[<prev] [next>] [thread-next>] [day] [month] [year] [list]
Message-ID: <20200713155600.2272743-1-Jonathan.Cameron@huawei.com>
Date: Mon, 13 Jul 2020 23:55:54 +0800
From: Jonathan Cameron <Jonathan.Cameron@...wei.com>
To: <linux-mm@...ck.org>, <linux-acpi@...r.kernel.org>,
<linux-arm-kernel@...ts.infradead.org>, <x86@...nel.org>
CC: Lorenzo Pieralisi <lorenzo.pieralisi@....com>,
Bjorn Helgaas <bhelgaas@...gle.com>, <rafael@...nel.org>,
<linux-kernel@...r.kernel.org>, Ingo Molnar <mingo@...hat.com>,
Thomas Gleixner <tglx@...utronix.de>, <linuxarm@...wei.com>,
Dan Williams <dan.j.williams@...el.com>,
Brice Goglin <Brice.Goglin@...ia.fr>,
Jonathan Cameron <Jonathan.Cameron@...wei.com>
Subject: [PATCH v7 0/6] ACPI: Support Generic Initiator proximity domains
Depends on
[PATCH] ACPI: Only create numa nodes from entries in SRAT or SRAT emulation.
or remove the extra parameter in acpi_map_pxm_to_node.
Introduces a new type of NUMA node for cases where we want to represent
the access characteristics of a non CPU initiator of memory requests,
as these differ from all those for existing nodes containing CPUs and/or
memory.
These Generic Initiators are presented by the node access0 class in
sysfs in the same way as a CPU. It seems likely that there will be
usecases in which the best 'CPU' is desired and Generic Initiators
should be ignored. The final few patches in this series introduced
access1 which is a new performance class in the sysfs node description
which presents only CPU to memory relationships. Test cases for this
are described below.
Thanks to Dan for suggestions on V5. Most of the changes are
an attempt to implement what was discussed in that thread.
The new patch makes it clear that some of the existing naming is perhaps
more specific than it should be. It may be worth a follow up patch
to rename from *cpu* to *initiator* in a few places where this might
cause confusion.
One outstanding question to highlight in this series is whether
we should assume all ACPI supporting architectures support Generic
Initiator domains, or whether to introduce an
ARCH_HAS_GENERIC_INITIATOR_DOMAINS entry in Kconfig.
Note that GI nodes suffer from the same issue around hugetlb_cma
as memoryless nodes. A CMA area is defined that falls back into
a nearby node with memory, but can then not actually be used.
Proposed fix under review in.
https://patchwork.kernel.org/patch/11629939/
Changes since V6:
* Rebase on 5.8-rc4 + Dependency as above.
* Drop the ARM64 specific code. No specific calls are needed on ARM64
as the generic node init is done for all nodes, whether or not they
have memory. X86 does memoryless nodes separately from those with
memory and hence needs to specifically intialize GI only nodes.

Exercise requirements:
- A) In the Generic Initiator patch message, what new sysfs performance class do the final patches introduce, and what does it present?
- B) Write the next part of the Generic Initiator patch message, starting after its last line.
The data after this point is separate from the Generic Initiator patch message.

Entries provided:
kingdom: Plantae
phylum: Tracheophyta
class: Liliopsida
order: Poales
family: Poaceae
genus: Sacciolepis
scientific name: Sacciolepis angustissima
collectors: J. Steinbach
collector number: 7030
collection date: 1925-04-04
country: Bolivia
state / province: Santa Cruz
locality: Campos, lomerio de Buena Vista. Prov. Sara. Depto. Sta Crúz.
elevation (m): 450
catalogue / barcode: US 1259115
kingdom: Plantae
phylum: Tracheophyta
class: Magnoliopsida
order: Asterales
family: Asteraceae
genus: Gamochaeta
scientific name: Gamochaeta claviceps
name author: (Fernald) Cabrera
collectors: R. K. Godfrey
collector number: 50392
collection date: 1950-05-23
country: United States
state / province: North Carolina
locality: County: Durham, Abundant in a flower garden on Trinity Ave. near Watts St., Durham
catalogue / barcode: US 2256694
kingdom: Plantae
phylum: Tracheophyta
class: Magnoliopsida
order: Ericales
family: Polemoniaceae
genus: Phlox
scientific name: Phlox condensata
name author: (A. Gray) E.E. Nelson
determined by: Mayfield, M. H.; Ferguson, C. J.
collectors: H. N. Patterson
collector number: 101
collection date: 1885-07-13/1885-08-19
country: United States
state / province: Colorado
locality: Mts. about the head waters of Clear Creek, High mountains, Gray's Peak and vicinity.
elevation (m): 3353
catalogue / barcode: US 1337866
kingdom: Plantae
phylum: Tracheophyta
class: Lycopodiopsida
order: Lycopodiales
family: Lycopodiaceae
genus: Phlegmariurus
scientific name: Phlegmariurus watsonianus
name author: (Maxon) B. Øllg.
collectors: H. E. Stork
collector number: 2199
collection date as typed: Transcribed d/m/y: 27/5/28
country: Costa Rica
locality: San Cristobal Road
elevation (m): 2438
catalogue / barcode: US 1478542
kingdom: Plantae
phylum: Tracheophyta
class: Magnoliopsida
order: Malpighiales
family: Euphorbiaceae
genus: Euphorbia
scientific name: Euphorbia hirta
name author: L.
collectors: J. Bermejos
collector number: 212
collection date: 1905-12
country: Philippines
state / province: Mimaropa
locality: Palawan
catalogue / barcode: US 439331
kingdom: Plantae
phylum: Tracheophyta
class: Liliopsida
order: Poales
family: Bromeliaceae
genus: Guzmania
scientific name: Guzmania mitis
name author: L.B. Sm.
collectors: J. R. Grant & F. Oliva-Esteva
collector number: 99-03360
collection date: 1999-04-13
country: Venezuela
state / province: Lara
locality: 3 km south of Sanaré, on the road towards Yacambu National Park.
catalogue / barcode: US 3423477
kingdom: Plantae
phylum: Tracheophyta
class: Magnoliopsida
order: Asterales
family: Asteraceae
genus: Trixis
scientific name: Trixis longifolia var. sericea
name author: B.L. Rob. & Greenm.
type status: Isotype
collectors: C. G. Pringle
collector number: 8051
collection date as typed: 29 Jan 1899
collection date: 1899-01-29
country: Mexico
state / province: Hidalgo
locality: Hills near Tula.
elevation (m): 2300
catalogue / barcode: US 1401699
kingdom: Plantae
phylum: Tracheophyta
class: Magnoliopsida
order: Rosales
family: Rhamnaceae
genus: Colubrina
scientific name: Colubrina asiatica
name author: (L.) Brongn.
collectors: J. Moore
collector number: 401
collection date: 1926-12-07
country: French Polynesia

Task-by-task results:
- A) The final patches introduce access1, which presents only CPU to memory relationships.

- B)
* Fix up an error in the docs reported by Brice Goglin who also did
quite a bit of testing of v5. Thanks!
Changes since V5:
3 new patches:
* A fix for a subtlety in how ACPI 6.3 changed part of the HMAT table.
* Introduction of access1 class to represent characteristics between CPU
and memory, ingnoring GIs unlike access0 which includes them.
* Docs to describe the new access0 class.
Note that I ran a number of test cases for the new class which are
described at the end of this email.
Changes since V4:
At Rafael's suggestion:
Rebase on top of Dan William's Specific Purpose Memory series as that
moves srat.c Original patches cherry-picked fine onto mmotm with Dan's
patches applied.
Applies to mmotm-2019-09-25 +
https://lore.kernel.org/linux-acpi/156140036490.2951909.1837804994781523185.stgit@dwillia2-desk3.amr.corp.intel.com/
[PATCH v4 00/10] EFI Specific Purpose Memory Support
(note there are some trivial conflicts to deal with when applying
the SPM series).
Change since V3.
* Rebase.
Changes since RFC V2.
* RFC dropped as now we have x86 support, so the lack of guards in in the
ACPI code etc should now be fine.
* Added x86 support. Note this has only been tested on QEMU as I don't have
a convenient x86 NUMA machine to play with. Note that this fitted together
rather differently from arm64 so I'm particularly interested in feedback
on the two solutions.
Since RFC V1.
* Fix incorrect interpretation of the ACPI entry noted by Keith Busch
* Use the acpica headers definitions that are now in mmotm.
It's worth noting that, to safely put a given device in a GI node, may
require changes to the existing drivers as it's not unusual to assume
you have local memory or processor core. There may be further constraints
not yet covered by this patch.
Original cover letter...
ACPI 6.3 introduced a new entity that can be part of a NUMA proximity domain.
It may share such a domain with the existing options (memory, CPU etc) but it
may also exist on it's own.
The intent is to allow the description of the NUMA properties (particularly
via HMAT) of accelerators and other initiators of memory activity that are not
the host processor running the operating system.
This patch set introduces 'just enough' to make them work for arm64 and x86.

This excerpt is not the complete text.